Jul 11 2006
Researchers from Brigham and Women's Hospital, Harvard Medical School and the University of Pennsylvania found that sleep benefits an individual's ability to recall recently learned declarative memories, even when recall of these memories is challenged hours later by competing information.
This finding is particularly important for individuals with mentally demanding lifestyles, such as doctors, medical residents and college students, who often do not get adequate amounts of sleep.
The study appears in the July 11, 2006 issue of Current Biology.
Declarative memories, or hippocampus-mediated memories, are types of memories about facts and events that can generally be put into words. These differ from procedural memories, or nondeclarative memories, that are "how to" memories, which have been studied and shown to benefit from periods of sleep. However, until this point, no one has been able to definitively demonstrate that sleep promotes the strengthening of declarative memories in humans.
Sixty participants (33 women and 27 men) between the ages of 18 and 39, who did not use prescription or illicit drugs and did not have known sleep disorders or abnormal sleep patters, were chosen for the study. Forty-eight individuals were assigned to one of four groups: sleep before testing, wake before testing, sleep before testing with interference, or wake before testing with interference. All groups learned 20 paired words, which had no obvious semantic relationships. Twelve hours later, everyone was tested for recall by completing a cued-recall task; however, individuals within the interference groups learned a second list of 20 word pairs before testing. Participants were prevented from rehearsing the new words after learning the new list. To address the concern for time-of-day effect, the researchers ran an additional, independent group (12 individuals): 24-hour p.m. to p.m. with interference and sleep or wakefulness.
The researchers found that in the non-interference groups mean recall was slightly higher in the sleep group compared to the wake group; however, participants in the interference condition who were able to sleep did significantly better on the recall task than did the wake group. A circadian confound was excluded.
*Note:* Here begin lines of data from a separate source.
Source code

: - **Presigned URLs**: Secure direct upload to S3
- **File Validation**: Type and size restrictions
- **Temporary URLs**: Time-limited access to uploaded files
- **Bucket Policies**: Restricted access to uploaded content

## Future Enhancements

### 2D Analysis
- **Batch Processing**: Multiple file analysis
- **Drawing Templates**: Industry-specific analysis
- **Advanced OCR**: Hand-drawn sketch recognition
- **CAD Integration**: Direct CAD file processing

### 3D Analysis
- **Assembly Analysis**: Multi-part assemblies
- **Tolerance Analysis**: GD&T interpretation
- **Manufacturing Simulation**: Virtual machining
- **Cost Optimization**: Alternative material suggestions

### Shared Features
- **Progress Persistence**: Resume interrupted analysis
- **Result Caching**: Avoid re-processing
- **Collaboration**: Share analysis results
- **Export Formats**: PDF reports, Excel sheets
"The results show that the sleep benefit for memory persists across the subsequent waking day, even when challenged by new information," said lead author Dr. Jeffrey Ellenbogen, an associate neurologist at Brigham and Women's Hospital and postdoctoral fellow in sleep medicine at Harvard Medical School. "This shows us that sleep does not just passively protect memories, but rather, plays an active role in memory consolidation."
This is an especially important finding for our society, which attempts to replace sleep to improve efficiency, explained Ellenbogen. "You can take a drug to stop hunger pains, but eventually you will need to eat food for vital body functions. The same goes for sleep. Taking a stimulant to stay awake can help with alertness in the short term, but people really need sleep to retain knowledge and function at their best."
Ellenbogen hopes this finding will alert the academic community to the critical benefit sleep plays in learning, which is of particular importance to sleep-deprived medical residents and college students notorious for "cramming" the night before an exam. He hopes further research will look into improving the quality of sleep for individuals with sleep disorders and for aging populations who often have impaired sleep quality and memory loss.
Co-authors of the study include Justin C. Hulbert, Robert Stickgold, David F. Dinges and Sharon L. Thompson-Schill.
The National Institute of Health and the University of Pennsylvania's Nassau Undergraduate Research Fund supported the research.